History of Typhoons in Japan

An average of 2.6 typhoons made landfall on the four major islands in Japan every year since records on typhoons have been kept in 1951. No typhoons have made landfall in the country in 1984, 1986, 2000, and 2008. The most number of typhoon landfalls happened in 2004 when ten typhoons landed in the country.

The most devastating typhoon after World War II was the Isewan Typhoon in September 1959, which cost the lives of more than 5,000 people – the most number of fatalities caused by a typhoon in Japanese history. A year before that, typhoon Ida (also known as the Kanogawa Typhoon) killed more than 1,200 people.

In recent history, the most severe typhoon was Typhoon No. 23, which hit Japan in October 2004. It brought heavy rains on a wide area covering Kyushu to central Japan, and flooded rivers in northern Kyoto Prefecture and Hyogo Prefecture.

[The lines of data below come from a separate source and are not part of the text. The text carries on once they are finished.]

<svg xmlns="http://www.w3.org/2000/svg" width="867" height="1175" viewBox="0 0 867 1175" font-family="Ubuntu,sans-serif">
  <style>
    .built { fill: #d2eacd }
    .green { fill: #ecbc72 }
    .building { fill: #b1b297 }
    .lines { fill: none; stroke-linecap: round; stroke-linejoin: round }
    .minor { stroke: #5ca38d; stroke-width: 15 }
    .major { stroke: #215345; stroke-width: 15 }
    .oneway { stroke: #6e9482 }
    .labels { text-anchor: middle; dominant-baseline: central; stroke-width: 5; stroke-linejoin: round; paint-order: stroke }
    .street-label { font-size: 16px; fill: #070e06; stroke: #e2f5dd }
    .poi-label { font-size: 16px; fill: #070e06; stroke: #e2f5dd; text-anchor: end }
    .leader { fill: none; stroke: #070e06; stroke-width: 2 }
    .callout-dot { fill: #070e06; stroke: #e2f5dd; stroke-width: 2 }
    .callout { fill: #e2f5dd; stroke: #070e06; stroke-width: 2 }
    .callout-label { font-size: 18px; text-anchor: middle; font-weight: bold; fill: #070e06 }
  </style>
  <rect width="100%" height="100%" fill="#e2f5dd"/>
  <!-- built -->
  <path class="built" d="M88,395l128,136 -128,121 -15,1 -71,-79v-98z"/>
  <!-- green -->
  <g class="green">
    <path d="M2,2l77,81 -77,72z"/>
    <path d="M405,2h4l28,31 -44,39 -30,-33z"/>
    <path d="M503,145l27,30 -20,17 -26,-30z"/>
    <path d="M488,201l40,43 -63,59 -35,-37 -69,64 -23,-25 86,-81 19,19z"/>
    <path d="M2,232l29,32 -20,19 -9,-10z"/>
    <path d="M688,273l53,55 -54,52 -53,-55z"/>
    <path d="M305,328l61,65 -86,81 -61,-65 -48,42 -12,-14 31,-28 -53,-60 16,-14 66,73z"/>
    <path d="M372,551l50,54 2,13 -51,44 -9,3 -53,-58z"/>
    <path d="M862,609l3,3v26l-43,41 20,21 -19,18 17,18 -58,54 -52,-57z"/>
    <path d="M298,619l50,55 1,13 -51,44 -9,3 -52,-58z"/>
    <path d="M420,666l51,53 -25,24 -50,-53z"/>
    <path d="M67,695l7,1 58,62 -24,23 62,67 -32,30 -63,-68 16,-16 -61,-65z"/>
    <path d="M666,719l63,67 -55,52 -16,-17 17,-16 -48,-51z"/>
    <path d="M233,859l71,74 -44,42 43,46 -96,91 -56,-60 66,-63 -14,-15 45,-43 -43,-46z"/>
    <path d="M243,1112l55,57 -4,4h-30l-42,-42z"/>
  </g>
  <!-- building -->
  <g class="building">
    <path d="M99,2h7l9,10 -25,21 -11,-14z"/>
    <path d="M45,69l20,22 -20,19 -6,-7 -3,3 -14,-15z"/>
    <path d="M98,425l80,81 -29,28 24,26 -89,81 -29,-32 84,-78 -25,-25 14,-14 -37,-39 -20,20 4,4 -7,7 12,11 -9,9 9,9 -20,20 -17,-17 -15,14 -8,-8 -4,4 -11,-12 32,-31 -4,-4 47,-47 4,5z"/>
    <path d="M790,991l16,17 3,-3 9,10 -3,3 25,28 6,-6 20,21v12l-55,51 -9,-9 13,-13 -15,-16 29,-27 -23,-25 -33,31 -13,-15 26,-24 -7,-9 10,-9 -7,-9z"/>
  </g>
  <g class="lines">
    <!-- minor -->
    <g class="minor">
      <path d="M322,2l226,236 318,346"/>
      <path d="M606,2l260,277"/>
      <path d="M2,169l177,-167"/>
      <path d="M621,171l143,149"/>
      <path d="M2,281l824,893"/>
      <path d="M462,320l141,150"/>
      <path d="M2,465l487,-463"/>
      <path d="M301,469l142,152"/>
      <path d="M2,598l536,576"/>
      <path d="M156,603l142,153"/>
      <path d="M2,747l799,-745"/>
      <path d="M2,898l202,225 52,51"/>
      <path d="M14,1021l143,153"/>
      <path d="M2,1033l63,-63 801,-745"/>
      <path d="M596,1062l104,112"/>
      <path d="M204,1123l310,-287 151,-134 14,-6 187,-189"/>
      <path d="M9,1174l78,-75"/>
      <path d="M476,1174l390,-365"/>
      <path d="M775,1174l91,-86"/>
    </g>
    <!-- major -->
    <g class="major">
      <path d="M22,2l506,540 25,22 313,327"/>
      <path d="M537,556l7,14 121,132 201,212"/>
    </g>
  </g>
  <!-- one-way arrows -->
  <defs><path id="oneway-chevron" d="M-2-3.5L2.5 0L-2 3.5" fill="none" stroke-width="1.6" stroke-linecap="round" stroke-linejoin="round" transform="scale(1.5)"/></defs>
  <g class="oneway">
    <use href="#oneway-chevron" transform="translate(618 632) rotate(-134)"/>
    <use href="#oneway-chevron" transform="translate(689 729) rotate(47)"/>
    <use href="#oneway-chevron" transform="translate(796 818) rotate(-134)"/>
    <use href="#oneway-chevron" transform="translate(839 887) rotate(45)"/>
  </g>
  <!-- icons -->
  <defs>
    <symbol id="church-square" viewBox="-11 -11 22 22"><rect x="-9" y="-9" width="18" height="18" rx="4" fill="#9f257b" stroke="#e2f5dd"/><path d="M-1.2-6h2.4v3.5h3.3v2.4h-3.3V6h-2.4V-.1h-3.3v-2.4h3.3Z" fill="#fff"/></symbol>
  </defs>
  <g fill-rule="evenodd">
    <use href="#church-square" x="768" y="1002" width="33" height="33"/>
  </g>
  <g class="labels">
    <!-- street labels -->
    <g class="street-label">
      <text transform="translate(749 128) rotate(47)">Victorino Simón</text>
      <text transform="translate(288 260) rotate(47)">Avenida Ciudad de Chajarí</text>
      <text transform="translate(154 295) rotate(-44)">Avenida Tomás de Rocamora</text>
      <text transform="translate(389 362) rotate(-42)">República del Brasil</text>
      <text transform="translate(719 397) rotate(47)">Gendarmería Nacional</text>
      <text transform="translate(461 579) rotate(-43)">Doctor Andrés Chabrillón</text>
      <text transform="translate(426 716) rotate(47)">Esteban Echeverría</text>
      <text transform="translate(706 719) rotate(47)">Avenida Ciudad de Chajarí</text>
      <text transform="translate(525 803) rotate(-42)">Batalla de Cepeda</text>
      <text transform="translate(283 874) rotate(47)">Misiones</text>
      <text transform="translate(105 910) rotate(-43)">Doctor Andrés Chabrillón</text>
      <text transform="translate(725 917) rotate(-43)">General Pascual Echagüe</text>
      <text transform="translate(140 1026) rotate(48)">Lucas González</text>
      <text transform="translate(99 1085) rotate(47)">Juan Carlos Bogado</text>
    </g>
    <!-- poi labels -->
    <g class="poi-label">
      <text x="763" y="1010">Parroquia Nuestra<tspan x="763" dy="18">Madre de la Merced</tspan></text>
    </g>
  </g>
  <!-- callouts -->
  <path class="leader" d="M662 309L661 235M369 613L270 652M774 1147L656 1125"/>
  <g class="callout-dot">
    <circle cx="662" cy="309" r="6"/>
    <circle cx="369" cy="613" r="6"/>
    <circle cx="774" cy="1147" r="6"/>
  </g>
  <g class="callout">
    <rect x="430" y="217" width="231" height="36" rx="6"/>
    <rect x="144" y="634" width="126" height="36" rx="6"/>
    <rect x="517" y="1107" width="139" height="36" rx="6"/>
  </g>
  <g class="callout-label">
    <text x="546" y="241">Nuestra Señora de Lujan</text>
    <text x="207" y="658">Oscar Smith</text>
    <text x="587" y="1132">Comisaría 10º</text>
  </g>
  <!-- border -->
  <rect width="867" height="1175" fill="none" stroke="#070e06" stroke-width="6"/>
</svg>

It killed 98 people and caused over 300 billion yens worth of damages.

For Japan, 2018 was a deadly year typhoon-wise, because of the large number of typhoons that hit the country that year. Typhoon Jebi was the most violent one in 25 years and caused 17 fatalities and injuries to more than 500 people. Some of the most pronounced damages were seen on Japan’s shoreline. Osaka area and power outages for 2.4 million households. A total of 5.2 billion yens were spent as cost for insurances. Kansai airport was flooded and was unable to operate for 17 days, leaving thousands of travelers stranded.

In September 2019, Tokyo was battered severely by Typhoon No. 15, also known as Typhoon Faxai. It caused significant damages, and the overcrowding of train stations as JR closed train traffic until 9 AM. Half a million households are left without power for several days and even several weeks in the Chiba area. Two people died due to heatstroke because of air conditioning failure.

After a month, Typhoon No. 19 called Typhoon Hagibis also hit the country’s capital. It was an extremely violent, large tropical cyclone that caused widespread destruction for eight days. It killed 98 people, injured more than 200 people, and damaged more than 85,000 homes. About 432,000 households suffered a temporary power outage for days. Several rivers have burst their banks that caused floodings, and the whole town of Hakone has been drenched under one meter of rainfall in 24 hours. This typhoon also caused Japan to cancel two matches of the Rugby World Cup: England – France, and New Zealand – Italy. Also, it closed the Tokyo Disney Resort for the first time since the 3/11 earthquake and tsunami.